Items from a dataset
::::

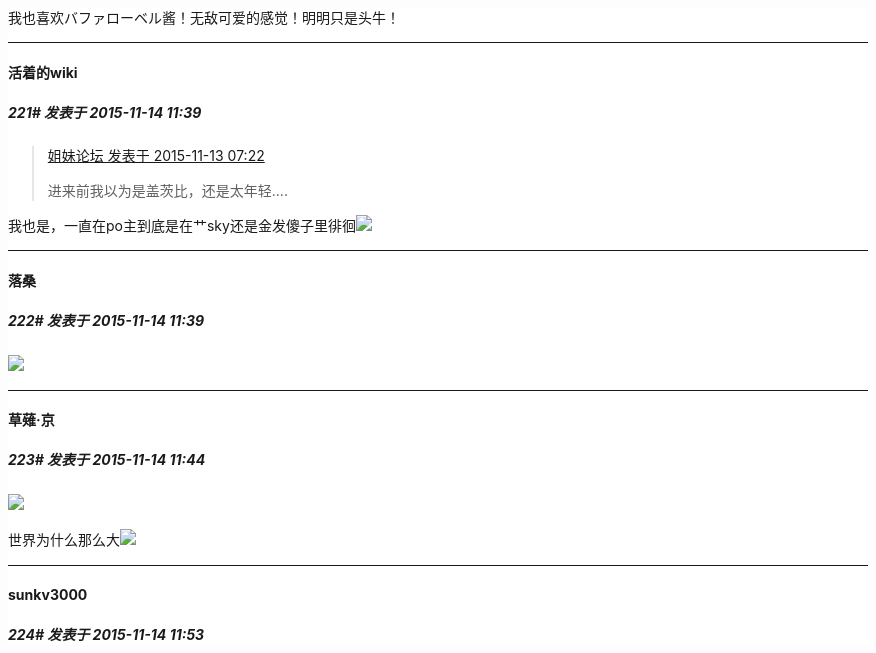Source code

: 我也喜欢バファローベル酱！无敌可爱的感觉！明明只是头牛！







-----

####  活着的wiki  
##### 221#       发表于 2015-11-14 11:39



<blockquote><a href="httphttps://bbs.saraba1st.com/2b/forum.php?mod=redirect&amp;goto=findpost&amp;pid=30733770&amp;ptid=1171904" target="_blank">姐妹论坛 发表于 2015-11-13 07:22</a>

进来前我以为是盖茨比，还是太年轻....</blockquote>
我也是，一直在po主到底是在艹sky还是金发傻子里徘徊<img src="https://static.saraba1st.com/image/smiley/nq/010.gif" referrerpolicy="no-referrer">







-----

####  落桑  
##### 222#       发表于 2015-11-14 11:39



<img src="https://static.saraba1st.com/image/smiley/face/149.gif" referrerpolicy="no-referrer">







-----

####  草薙·京  
##### 223#       发表于 2015-11-14 11:44



<img src="https://static.saraba1st.com/image/smiley/face/29.gif" referrerpolicy="no-referrer">

世界为什么那么大<img src="https://static.saraba1st.com/image/smiley/face/149.gif" referrerpolicy="no-referrer">







-----

####  sunkv3000  
##### 224#       发表于 2015-11-14 11:53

::::

**Task details**
Without the pictures, print all of the records exactly.

**Result of this task**
Source code

: 我也喜欢バファローベル酱！无敌可爱的感觉！明明只是头牛！







-----

####  活着的wiki  
##### 221#       发表于 2015-11-14 11:39



<blockquote><a href="httphttps://bbs.saraba1st.com/2b/forum.php?mod=redirect&amp;goto=findpost&amp;pid=30733770&amp;ptid=1171904" target="_blank">姐妹论坛 发表于 2015-11-13 07:22</a>

进来前我以为是盖茨比，还是太年轻....</blockquote>
我也是，一直在po主到底是在艹sky还是金发傻子里徘徊<img src="https://static.saraba1st.com/image/smiley/nq/010.gif" referrerpolicy="no-referrer">







-----

####  落桑  
##### 222#       发表于 2015-11-14 11:39



<img src="https://static.saraba1st.com/image/smiley/face/149.gif" referrerpolicy="no-referrer">







-----

####  草薙·京  
##### 223#       发表于 2015-11-14 11:44



<img src="https://static.saraba1st.com/image/smiley/face/29.gif" referrerpolicy="no-referrer">

世界为什么那么大<img src="https://static.saraba1st.com/image/smiley/face/149.gif" referrerpolicy="no-referrer">







-----

####  sunkv3000  
##### 224#       发表于 2015-11-14 11:53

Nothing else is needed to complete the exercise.